Le 26 février, le PDG d’EDF, Luc Rémont en personne, était auditionné par l’ASN sur ce thème. Puis, après qu’EDF ait, comme cela lui était demandé, transmis, le 19 mars, son « plan d’action détaillé » pour lutter contre les fraudes et malfaçons, l’ASN est revenue à la charge le 26 mars.
Un courrier de l’ASN à EDF au ton sévère
Dans un courrier adressé à EDF, au ton inhabituellement sévère, le gendarme du nucléaire lui demandait de traiter, « avec rigueur » les cas de « contrefaçons, falsifications et fraudes dans les usines de fabrication d’équipements destinés aux centrales nucléaires » qui auraient été « déjà identifiés et ceux qui pourraient être détectés dans le futur ».
Pour la première fois, l’ASN précisait que « récemment, des irrégularités ont été mises en évidence au sein de deux entreprises […] produisant des matériels destinés aux réacteurs nucléaires en fonctionnement ainsi qu’au réacteur EPR de Flamanville ».
Ces cas se distinguent « par le périmètre conséquent de matériels possiblement concernés, ainsi que par les conséquences potentiellement importantes sur la sûreté » des réacteurs d’EDF.
L’ASN relève également que « la surveillance exercée par EDF n’a pas permis de détecter l’ensemble des irrégularités commises par ces deux fournisseurs ». L’un des problèmes a été signalé « par un tiers » et non détecté par EDF, le deuxième ne l’ayant été que « dans le cadre de la préparation d’une inspection de l’ASN ».
La question se pose désormais de savoir si les malfaçons ou falsifications sur des pièces sensibles, susceptibles d’être plus nombreuses, viendront ou non ralentir le nouveau calendrier. Ces révélations interviennent alors qu’on aurait pu s’attendre à ce que la vigilance d’EDF ne soit plus prise en défaut après le scandale de 2016.

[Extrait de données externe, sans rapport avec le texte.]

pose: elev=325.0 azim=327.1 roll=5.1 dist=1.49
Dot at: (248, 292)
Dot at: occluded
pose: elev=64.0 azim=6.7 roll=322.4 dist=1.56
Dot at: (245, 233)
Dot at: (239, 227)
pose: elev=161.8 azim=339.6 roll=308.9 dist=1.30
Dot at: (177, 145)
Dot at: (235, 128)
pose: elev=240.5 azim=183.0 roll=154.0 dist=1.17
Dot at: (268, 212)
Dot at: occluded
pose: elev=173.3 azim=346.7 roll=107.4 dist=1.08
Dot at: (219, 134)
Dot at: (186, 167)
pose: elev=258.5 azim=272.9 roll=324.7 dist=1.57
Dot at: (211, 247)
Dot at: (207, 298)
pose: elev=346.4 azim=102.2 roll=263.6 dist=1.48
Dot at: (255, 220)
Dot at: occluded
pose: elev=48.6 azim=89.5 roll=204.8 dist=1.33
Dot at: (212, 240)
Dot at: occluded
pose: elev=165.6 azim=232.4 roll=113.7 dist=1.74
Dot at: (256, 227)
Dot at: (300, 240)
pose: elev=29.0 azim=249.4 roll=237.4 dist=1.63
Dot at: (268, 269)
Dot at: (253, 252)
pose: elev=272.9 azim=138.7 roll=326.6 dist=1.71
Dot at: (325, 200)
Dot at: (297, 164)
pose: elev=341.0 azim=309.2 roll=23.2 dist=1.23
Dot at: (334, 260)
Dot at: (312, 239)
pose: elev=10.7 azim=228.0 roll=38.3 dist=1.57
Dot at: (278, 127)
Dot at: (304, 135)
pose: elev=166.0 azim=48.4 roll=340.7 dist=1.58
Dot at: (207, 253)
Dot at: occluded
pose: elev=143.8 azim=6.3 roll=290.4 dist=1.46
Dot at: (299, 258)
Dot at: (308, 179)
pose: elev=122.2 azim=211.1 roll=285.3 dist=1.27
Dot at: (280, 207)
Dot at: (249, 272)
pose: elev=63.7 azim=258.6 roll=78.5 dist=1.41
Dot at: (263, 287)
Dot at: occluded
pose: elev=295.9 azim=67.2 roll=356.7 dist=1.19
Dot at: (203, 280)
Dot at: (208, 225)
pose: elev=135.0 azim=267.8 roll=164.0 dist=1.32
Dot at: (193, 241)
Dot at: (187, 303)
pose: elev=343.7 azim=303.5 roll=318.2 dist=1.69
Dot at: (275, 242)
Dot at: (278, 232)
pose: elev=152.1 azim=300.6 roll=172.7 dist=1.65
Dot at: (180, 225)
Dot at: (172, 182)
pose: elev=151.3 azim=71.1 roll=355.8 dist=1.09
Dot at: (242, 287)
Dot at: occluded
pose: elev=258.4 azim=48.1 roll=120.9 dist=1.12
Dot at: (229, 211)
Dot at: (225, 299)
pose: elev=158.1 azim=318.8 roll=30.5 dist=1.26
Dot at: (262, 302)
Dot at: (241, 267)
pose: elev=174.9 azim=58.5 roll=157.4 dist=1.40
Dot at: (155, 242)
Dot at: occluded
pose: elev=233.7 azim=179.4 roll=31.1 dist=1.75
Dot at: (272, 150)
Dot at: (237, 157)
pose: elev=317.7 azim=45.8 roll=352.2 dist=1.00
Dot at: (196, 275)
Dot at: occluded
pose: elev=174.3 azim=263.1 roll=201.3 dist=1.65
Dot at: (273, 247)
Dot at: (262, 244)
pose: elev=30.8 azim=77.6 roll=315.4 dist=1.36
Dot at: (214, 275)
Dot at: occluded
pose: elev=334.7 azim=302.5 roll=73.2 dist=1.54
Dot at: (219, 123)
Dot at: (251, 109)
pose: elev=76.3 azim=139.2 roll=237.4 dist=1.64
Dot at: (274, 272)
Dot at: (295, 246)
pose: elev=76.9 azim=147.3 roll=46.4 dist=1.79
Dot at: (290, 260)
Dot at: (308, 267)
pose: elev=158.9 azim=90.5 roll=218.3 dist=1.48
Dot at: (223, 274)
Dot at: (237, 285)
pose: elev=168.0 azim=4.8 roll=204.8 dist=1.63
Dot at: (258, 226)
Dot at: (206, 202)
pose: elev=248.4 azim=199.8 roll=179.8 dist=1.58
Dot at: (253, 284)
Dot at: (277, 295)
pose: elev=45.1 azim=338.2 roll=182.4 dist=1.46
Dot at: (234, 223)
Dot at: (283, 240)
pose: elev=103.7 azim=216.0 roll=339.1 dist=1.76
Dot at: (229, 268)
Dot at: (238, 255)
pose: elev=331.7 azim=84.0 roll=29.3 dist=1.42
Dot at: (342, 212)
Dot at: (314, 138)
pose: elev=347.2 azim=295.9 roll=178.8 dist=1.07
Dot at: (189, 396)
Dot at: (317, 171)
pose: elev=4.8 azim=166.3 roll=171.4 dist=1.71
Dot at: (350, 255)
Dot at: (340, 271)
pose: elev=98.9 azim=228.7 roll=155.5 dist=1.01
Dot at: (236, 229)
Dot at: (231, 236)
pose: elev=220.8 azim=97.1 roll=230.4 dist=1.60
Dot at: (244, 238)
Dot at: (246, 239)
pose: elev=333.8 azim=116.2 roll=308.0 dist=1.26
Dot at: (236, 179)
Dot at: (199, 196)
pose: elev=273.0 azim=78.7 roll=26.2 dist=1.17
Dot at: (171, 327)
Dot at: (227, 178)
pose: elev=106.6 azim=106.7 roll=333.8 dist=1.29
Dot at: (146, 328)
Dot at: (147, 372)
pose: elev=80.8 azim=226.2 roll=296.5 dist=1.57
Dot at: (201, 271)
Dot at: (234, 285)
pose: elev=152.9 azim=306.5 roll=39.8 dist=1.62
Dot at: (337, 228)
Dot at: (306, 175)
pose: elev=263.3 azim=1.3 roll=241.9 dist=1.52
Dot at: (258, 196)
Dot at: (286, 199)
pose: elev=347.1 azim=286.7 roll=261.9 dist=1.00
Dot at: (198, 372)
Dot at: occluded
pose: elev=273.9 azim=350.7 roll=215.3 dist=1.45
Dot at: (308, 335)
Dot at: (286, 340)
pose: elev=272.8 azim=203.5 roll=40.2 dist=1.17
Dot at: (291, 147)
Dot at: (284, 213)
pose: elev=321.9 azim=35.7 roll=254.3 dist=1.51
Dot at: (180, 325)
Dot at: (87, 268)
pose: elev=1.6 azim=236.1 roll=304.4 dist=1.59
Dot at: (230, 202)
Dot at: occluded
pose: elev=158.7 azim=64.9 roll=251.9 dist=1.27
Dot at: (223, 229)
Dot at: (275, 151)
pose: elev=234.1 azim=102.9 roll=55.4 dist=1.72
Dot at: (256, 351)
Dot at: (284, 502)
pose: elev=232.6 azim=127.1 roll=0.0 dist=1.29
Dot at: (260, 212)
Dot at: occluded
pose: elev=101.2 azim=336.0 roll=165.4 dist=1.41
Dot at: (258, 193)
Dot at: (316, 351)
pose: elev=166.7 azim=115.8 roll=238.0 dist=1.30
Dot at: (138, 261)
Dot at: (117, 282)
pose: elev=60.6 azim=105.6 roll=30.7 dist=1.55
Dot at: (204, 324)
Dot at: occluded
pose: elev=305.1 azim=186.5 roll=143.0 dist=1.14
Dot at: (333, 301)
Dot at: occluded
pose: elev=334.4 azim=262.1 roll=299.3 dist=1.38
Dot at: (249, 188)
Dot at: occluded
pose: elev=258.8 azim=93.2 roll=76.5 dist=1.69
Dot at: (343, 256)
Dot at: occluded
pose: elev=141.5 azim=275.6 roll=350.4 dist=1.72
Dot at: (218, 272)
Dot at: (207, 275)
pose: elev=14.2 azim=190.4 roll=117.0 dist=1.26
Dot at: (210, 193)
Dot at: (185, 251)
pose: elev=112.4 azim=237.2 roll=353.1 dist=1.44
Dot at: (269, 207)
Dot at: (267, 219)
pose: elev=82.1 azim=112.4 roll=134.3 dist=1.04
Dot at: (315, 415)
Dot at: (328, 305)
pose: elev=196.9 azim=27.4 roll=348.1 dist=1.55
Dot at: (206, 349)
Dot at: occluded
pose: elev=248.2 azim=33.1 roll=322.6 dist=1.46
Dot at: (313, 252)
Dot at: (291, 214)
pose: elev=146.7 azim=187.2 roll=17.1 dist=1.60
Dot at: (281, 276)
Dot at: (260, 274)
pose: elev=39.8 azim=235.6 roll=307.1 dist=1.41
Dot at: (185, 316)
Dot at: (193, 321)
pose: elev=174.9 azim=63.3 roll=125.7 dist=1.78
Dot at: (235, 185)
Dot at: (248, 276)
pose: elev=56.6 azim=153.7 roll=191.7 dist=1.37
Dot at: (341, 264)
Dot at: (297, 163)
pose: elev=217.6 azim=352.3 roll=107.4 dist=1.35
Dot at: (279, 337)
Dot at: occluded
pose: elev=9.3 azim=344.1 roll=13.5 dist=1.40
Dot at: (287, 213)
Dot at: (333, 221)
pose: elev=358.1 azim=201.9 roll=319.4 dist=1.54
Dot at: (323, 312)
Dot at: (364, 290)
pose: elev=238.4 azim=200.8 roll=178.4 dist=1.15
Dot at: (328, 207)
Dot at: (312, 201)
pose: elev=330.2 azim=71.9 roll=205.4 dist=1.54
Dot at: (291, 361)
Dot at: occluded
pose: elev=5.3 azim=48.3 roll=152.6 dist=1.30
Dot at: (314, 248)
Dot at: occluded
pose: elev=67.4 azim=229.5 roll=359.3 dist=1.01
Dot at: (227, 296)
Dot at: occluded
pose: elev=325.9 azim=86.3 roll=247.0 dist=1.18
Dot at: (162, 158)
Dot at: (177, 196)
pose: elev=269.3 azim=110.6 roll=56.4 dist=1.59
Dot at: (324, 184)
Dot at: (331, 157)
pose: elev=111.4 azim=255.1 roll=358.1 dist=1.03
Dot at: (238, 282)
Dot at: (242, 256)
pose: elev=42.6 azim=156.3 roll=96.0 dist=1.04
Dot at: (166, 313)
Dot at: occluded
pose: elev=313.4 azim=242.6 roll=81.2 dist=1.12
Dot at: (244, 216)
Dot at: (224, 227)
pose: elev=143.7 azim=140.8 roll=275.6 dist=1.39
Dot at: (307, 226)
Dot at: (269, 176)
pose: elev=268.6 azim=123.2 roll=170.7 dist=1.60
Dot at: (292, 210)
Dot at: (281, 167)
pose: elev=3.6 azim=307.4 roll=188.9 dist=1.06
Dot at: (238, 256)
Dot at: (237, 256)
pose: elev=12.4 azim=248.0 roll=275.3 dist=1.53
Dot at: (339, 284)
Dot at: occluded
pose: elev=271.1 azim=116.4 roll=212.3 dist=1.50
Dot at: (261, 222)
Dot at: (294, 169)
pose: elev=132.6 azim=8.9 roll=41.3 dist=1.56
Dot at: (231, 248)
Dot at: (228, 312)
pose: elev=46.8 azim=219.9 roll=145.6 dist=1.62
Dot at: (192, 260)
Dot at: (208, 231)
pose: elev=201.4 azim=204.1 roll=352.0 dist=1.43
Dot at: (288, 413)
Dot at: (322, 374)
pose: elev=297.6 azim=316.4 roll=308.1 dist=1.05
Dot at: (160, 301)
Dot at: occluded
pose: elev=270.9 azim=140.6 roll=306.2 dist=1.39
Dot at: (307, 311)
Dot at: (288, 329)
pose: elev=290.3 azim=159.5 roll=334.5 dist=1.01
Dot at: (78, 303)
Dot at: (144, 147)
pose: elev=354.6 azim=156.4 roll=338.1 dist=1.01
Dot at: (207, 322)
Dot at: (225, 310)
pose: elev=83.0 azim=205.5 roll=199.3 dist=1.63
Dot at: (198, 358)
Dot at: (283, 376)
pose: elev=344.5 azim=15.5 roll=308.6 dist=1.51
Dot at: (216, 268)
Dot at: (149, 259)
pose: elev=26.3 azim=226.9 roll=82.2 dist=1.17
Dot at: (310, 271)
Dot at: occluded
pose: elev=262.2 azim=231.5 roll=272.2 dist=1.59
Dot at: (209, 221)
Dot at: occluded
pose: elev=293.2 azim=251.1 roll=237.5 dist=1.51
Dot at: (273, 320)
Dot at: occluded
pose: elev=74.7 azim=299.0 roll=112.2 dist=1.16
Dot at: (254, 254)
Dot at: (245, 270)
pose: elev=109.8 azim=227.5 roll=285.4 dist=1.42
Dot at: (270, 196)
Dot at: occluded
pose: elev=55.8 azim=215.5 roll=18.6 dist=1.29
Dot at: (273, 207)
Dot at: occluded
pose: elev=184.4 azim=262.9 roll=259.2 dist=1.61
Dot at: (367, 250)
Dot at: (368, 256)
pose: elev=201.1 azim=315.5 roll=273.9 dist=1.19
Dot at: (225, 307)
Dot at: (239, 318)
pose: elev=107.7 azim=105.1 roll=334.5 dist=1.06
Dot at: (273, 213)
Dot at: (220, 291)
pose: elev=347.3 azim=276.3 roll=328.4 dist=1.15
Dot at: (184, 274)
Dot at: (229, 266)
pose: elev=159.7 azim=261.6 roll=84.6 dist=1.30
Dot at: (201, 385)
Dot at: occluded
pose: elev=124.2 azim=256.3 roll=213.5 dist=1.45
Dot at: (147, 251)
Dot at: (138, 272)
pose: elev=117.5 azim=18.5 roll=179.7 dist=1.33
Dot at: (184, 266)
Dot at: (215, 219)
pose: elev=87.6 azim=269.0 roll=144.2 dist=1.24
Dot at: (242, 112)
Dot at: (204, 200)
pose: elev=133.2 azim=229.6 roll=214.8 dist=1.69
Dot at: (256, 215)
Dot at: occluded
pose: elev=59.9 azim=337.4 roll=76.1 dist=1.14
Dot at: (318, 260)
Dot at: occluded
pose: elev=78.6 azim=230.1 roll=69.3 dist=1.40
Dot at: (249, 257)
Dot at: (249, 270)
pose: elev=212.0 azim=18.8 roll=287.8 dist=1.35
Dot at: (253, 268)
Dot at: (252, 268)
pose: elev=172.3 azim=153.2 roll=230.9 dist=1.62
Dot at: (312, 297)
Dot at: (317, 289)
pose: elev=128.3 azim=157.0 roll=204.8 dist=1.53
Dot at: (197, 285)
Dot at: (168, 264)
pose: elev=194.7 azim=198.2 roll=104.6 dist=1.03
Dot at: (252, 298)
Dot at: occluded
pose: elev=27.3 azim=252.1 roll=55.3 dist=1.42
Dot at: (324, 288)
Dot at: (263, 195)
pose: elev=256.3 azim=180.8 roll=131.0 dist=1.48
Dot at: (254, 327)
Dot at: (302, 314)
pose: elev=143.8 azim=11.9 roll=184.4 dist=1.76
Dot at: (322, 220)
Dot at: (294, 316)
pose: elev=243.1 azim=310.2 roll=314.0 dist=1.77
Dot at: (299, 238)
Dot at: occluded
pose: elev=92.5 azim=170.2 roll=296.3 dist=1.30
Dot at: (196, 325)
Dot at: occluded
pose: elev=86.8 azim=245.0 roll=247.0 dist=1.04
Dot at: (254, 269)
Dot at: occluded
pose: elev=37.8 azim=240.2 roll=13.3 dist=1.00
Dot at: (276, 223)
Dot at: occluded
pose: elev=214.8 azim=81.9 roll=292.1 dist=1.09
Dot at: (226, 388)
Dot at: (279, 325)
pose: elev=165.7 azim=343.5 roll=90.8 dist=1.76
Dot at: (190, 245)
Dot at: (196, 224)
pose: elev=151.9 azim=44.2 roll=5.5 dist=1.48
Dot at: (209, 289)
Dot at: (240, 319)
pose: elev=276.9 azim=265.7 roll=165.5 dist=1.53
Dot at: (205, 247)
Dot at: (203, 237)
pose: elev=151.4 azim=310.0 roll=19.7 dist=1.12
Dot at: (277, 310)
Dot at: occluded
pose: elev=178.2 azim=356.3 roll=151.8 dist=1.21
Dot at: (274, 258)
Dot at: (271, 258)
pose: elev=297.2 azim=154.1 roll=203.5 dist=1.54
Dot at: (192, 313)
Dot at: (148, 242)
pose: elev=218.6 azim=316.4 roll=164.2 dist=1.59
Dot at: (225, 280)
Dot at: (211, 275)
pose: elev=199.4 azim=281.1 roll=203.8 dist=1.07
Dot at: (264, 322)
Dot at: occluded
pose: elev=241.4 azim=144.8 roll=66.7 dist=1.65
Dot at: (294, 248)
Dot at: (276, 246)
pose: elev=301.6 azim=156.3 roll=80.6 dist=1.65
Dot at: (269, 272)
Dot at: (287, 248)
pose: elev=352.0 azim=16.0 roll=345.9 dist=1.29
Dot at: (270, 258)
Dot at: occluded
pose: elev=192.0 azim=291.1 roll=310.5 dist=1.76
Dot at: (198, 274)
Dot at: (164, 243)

Le scandale des défauts cachés de la cuve du réacteur
Comme l’indique le dossier d’instruction de l’ASN, sans en rappeler les circonstances, la première anomalie détectée, en 2014, concernait le couvercle de la cuve du réacteur. Une énorme pièce métallique bombée, devant résister à une pression de 155 bars et à une température de 300°. Elle est très complexe car traversée par les centaines d’éléments qui composent l’assemblage du combustible nucléaire.
En 2014, on avait découvert des défauts dans la qualité de l’acier composant ce couvercle ainsi qu’une pièce équivalente qui forme le fond de la cuve du réacteur. Ce sont ces anomalies qui furent à l’origine de la révélation, en 2016, du scandale des « dossiers barrés » d’Areva (dont les usines concernées ont depuis été reprises par Framatome) : au moins 430 pièces, dont 283 destinées à des équipements nucléaires, comportant des défauts qui furent dissimulés à leurs destinataires.
Si le remplacement du fond de la cuve n’est plus jugé nécessaire, celui du couvercle devra bien être réalisé, et ce dès le premier arrêt du réacteur, environ 18 mois après sa mise en service, et non après dix ans de fonctionnement comme le demandait EDF.
Couvercle, soupapes, cuve…
Le dossier de l’ASN rappelle par ailleurs que d’autres anomalies devront être corrigées, sans fixer de dates : le remplacement de soupapes de protection sur les circuits secondaires et d’échangeurs sur des circuits de refroidissement.
Autre point, qui semble techniquement plus complexe : des modifications à apporter sur la géométrie de la cuve du réacteur. En effet, comme cela a été observé sur les EPR de Taishan (Chine), son défaut de conception provoque des turbulences qui abîment les assemblages de combustibles, provoquant des cassures dans les gaines de combustible et donc des fuites radioactives dans le circuit primaire. La réponse actuelle d’EDF et de son fournisseur, Orano, est de renforcer ces assemblages pour les rendre plus résistants.
Autant d’éléments qui ont déjà abouti à une explosion du coût de l’EPR non encore précisément chiffrée. Si son coût de construction est désormais estimé à 13 milliards (soit quatre fois le montant initial), ce montant ne comprend pas les frais financiers (les emprunts) dont le coût continue de s’alourdir alors qu’il était estimé à 6,7 milliards par la Cour des Comptes à l’époque où l’EPR devait entrer en service mi-2023.